Das blutige und schmutzige Flüchtlingsabkommen von 2016 macht die Türkei zu einer Pufferzone für die EU, in der sie Millionen Geflüchteten festhalten kann, ohne sich an den Kosten zu beteiligen. Zwar stellt die EU ein wenig Geld zur Verfügung, es ist jedoch unklar, ob dieses Geld tatsächlich zum Nutzen der Syrer:innen ausgegeben wird. Außerdem ist die EU offenbar nicht bereit, die Verantwortung für diese humanitäre Krise zu übernehmen und dementsprechend zu handeln.
Die Rhetorik Erdoğans hat einen Tiefpunkt erreicht
Erdoğan scheut unterdessen vor keiner Beleidung gegenüber seinem Herausforderer Kemal Kılıçdaroğlu von der kemalistisch-sozialdemokratischen Partei CHP zurück. Bezeichnete er ihn jüngst als Säufer, so wittert er in einer Wahlkampfrede die große Verschwörung: „Wir haben uns, wie immer, im Vertrauen auf Gott, auf unsere Nation und mit unserer guten Partnerschaft in der Volksallianz auf den Weg gemacht. Alle Imperialisten, von Amerika bis Europa, haben sich auf die Seite von Herrn Kemal (Kılıçdaroğlu) und der (oppositionellen) Allianz gestellt.“ Angesichts dieses sinkenden Niveaus, voller Hassreden, Rassismus und Islamismus scheint Reis‘ Chance, das Land weitere fünf Jahre zu regieren, immer kleiner.
Wahrscheinlicher sind Provokationen, gezielte Aktionen, die zu einer Sicherheitsbedrohung führen, um so die Stimmen der Rechten, der Nationalist:innen und der Islamist:innen zu festigen. Am 7. Mai wurden beispielsweise während einer Demonstration in Erzurum, eine als konservative geltende Stadt in Ostanatolien, zahlreiche Steine auf den Bürgermeister von Istanbul, Ekrem İmamoğlu (CHP), geworfen. Dieser musste seine öffentliche Wahlkampfveranstaltung abbrechen, nachdem 30 Menschen verletzt worden waren. Die Polizeibehörde und die Stadtverwaltung gaben sich damit zufrieden, der Gewalt zuzusehen anstatt die Angreifer:innen zu stoppen.

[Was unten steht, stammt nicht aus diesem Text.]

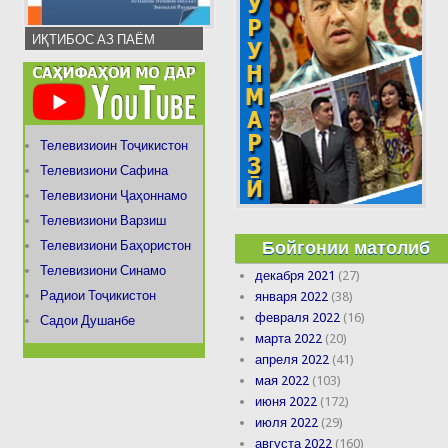
ИҚТИБОС АЗ ПАЁМ
Телевизиоин Тоҷикистон
Телевизиони Сафина
Телевизиони Ҷаҳоннамо
Телевизиони Варзиш
Бойгонии матолиб
Телевизиони Баҳористон
Телевизиони Синамо
декабря 2021
(27)
Радиои Тоҷикистон
января 2022
(38)
февраля 2022
(16)
Садои Душанбе
марта 2022
(20)
апреля 2022
(41)
мая 2022
(103)
июня 2022
(172)
июля 2022
(29)
августа 2022
(160)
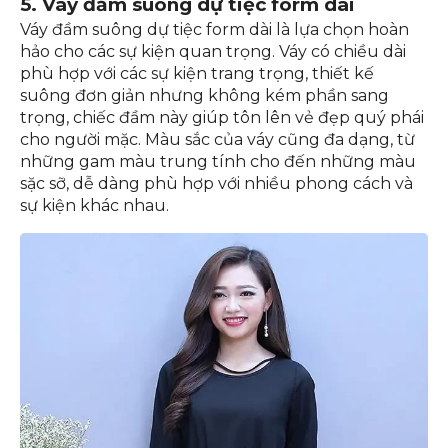
5. Váy đầm suông dự tiệc form dài
Váy đầm suông dự tiệc form dài là lựa chọn hoàn
hảo cho các sự kiện quan trọng. Váy có chiều dài
phù hợp với các sự kiện trang trọng, thiết kế
suông đơn giản nhưng không kém phần sang
trọng, chiếc đầm này giúp tôn lên vẻ đẹp quý phái
cho người mặc. Màu sắc của váy cũng đa dạng, từ
những gam màu trung tính cho đến những màu
sặc sỡ, dễ dàng phù hợp với nhiều phong cách và
sự kiện khác nhau.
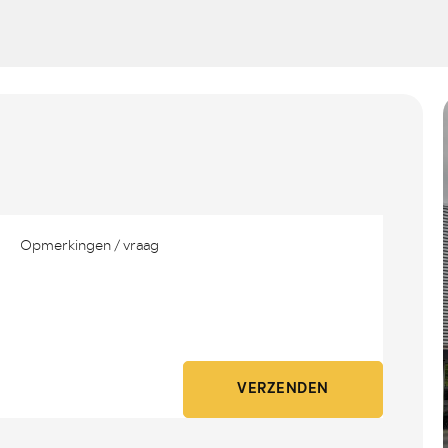
VERZENDEN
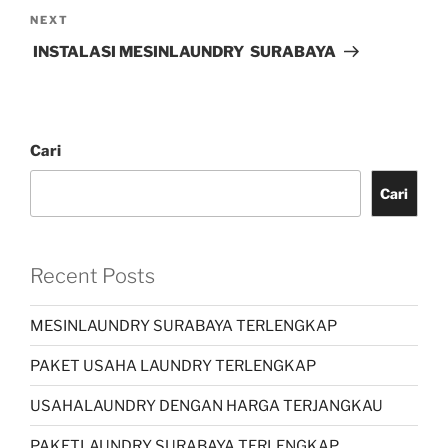
NEXT
INSTALASI MESINLAUNDRY SURABAYA
Cari
Cari
Recent Posts
MESINLAUNDRY SURABAYA TERLENGKAP
PAKET USAHA LAUNDRY TERLENGKAP
USAHALAUNDRY DENGAN HARGA TERJANGKAU
PAKETLAUNDRY SURABAYA TERLENGKAP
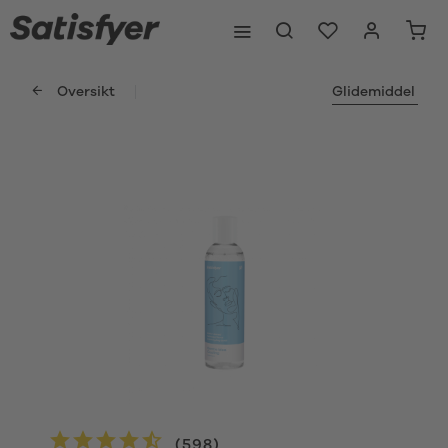
Oversikt
Glidemiddel
(
598
)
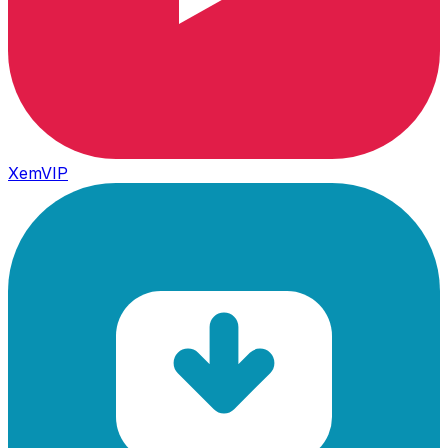
XemVIP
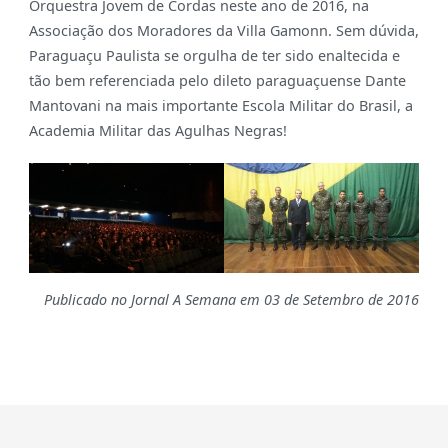
Orquestra Jovem de Cordas neste ano de 2016, na
Associação dos Moradores da Villa Gamonn. Sem dúvida,
Paraguaçu Paulista se orgulha de ter sido enaltecida e
tão bem referenciada pelo dileto paraguaçuense Dante
Mantovani na mais importante Escola Militar do Brasil, a
Academia Militar das Agulhas Negras!
Publicado no Jornal A Semana em 03 de Setembro de 2016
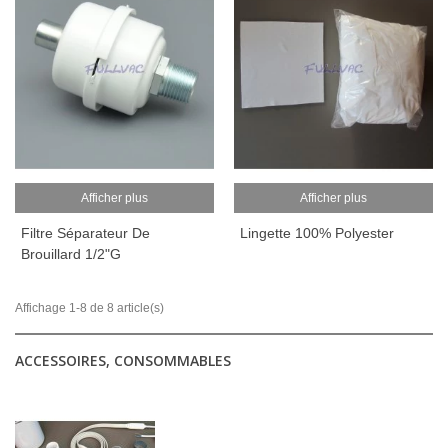
Afficher plus
Afficher plus
Filtre Séparateur De
Lingette 100% Polyester
Brouillard 1/2"G
Affichage 1-8 de 8 article(s)
ACCESSOIRES, CONSOMMABLES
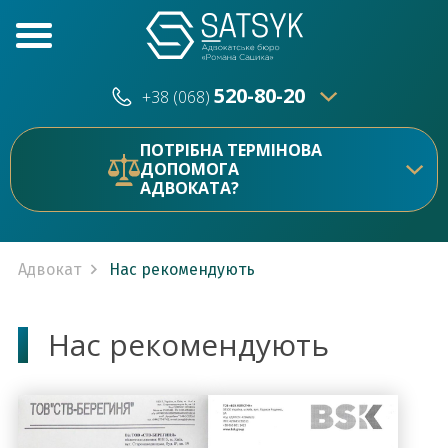
520-80-20
+38 (068)
520-80-20
+38 (073)
ПОТРІБНА ТЕРМІНОВА
ДОПОМОГА
АДВОКАТА?
Адвокат
Нас рекомендують
Нас рекомендують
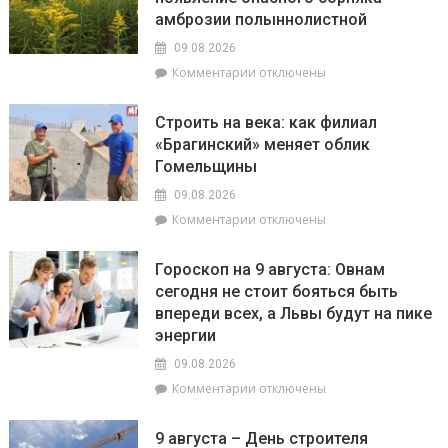
с
амброзии полыннолистной
10
по
09.08.2026
12
к
Комментарии
отключены
августа
записи
пройдут
На
плановые
Строить на века: как филиал
Гомельщине
отключения
«Брагинский» меняет облик
зафиксировано
электроэнергии
Гомельщины
появление
опасного
09.08.2026
сорняка
к
Комментарии
отключены
–
записи
амброзии
Строить
полыннолистной
Гороскоп на 9 августа: Овнам
на
сегодня не стоит бояться быть
века:
впереди всех, а Львы будут на пике
как
филиал
энергии
«Брагинский»
09.08.2026
меняет
к
Комментарии
отключены
облик
записи
Гомельщины
Гороскоп
9 августа – День строителя
на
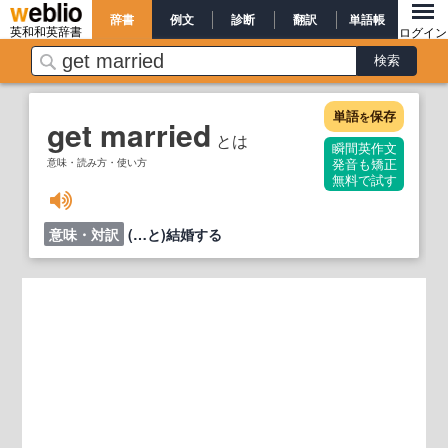
辞書
例文
診断
翻訳
単語帳
英和和英辞書
ログイン
単語
保存
を
get married
とは
瞬間英作文
意味・読み方・使い方
発音も矯正
無料で試す
意味・対訳
(…と)結婚する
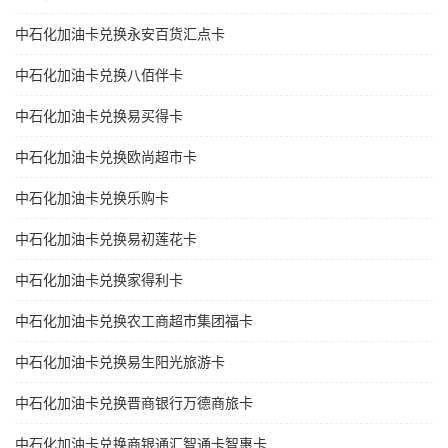
中石化加油卡兑换永安百货汇点卡
中石化加油卡兑换八佰伴卡
中石化加油卡兑换易买得卡
中石化加油卡兑换欧尚超市卡
中石化加油卡兑换乐购卡
中石化加油卡兑换易初莲花卡
中石化加油卡兑换家得利卡
中石化加油卡兑换农工商超市集团福卡
中石化加油卡兑换易生阳光旅游卡
中石化加油卡兑换晋商银行万德商旅卡
中石化加油卡兑换商银通汇智通卡智惠卡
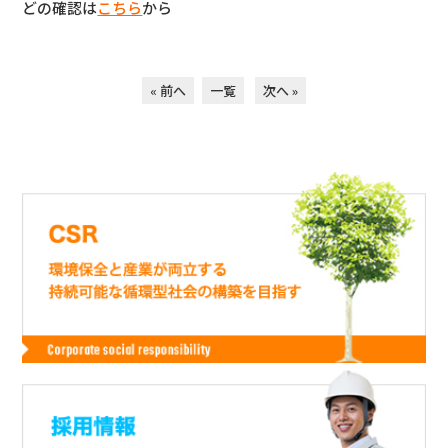
どの確認は
こちら
から
« 前へ
一覧
次へ »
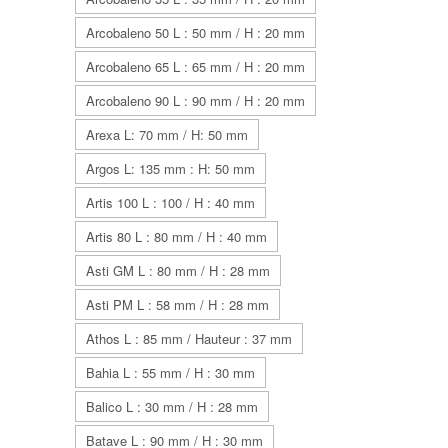
Arcobaleno 50 L : 50 mm / H : 20 mm
Arcobaleno 65 L : 65 mm / H : 20 mm
Arcobaleno 90 L : 90 mm / H : 20 mm
Arexa L: 70 mm / H: 50 mm
Argos L: 135 mm : H: 50 mm
Artis 100 L : 100 / H : 40 mm
Artis 80 L : 80 mm / H : 40 mm
Asti GM L : 80 mm / H : 28 mm
Asti PM L : 58 mm / H : 28 mm
Athos L : 85 mm / Hauteur : 37 mm
Bahia L : 55 mm / H : 30 mm
Balico L : 30 mm / H : 28 mm
Batave L : 90 mm / H : 30 mm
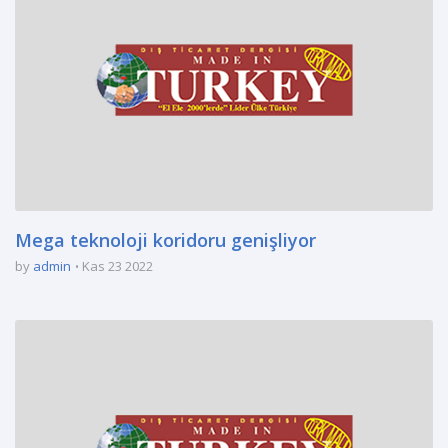
Mega teknoloji koridoru genişliyor
by
admin
Kas 23 2022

Dass die Polizei nicht eingriff, ist nicht verwunderlich. Dieser Zustand ist das Ergebnis einer Militarisierung und einer diskursiven Polarisierung. Die Regierung kommuniziert ständig in Provokationen, nimmt stets die Opposition auf hasserfüllte Weise ins Visier. Dieser Prozess folgt der Logik des Ausnahmezustands, frei nach dem Motto: Der Zweck heiligt die Mittel und Zweck ist einzig der Machterhalt Erdoğans.
Am 14. Mai wird sich zeigen, ob Erdoğans Wissen, „wie man eine Zwiebel mit der Faust zerschlägt“, ausreicht, um ihm eine weitere Amtszeit zu sichern.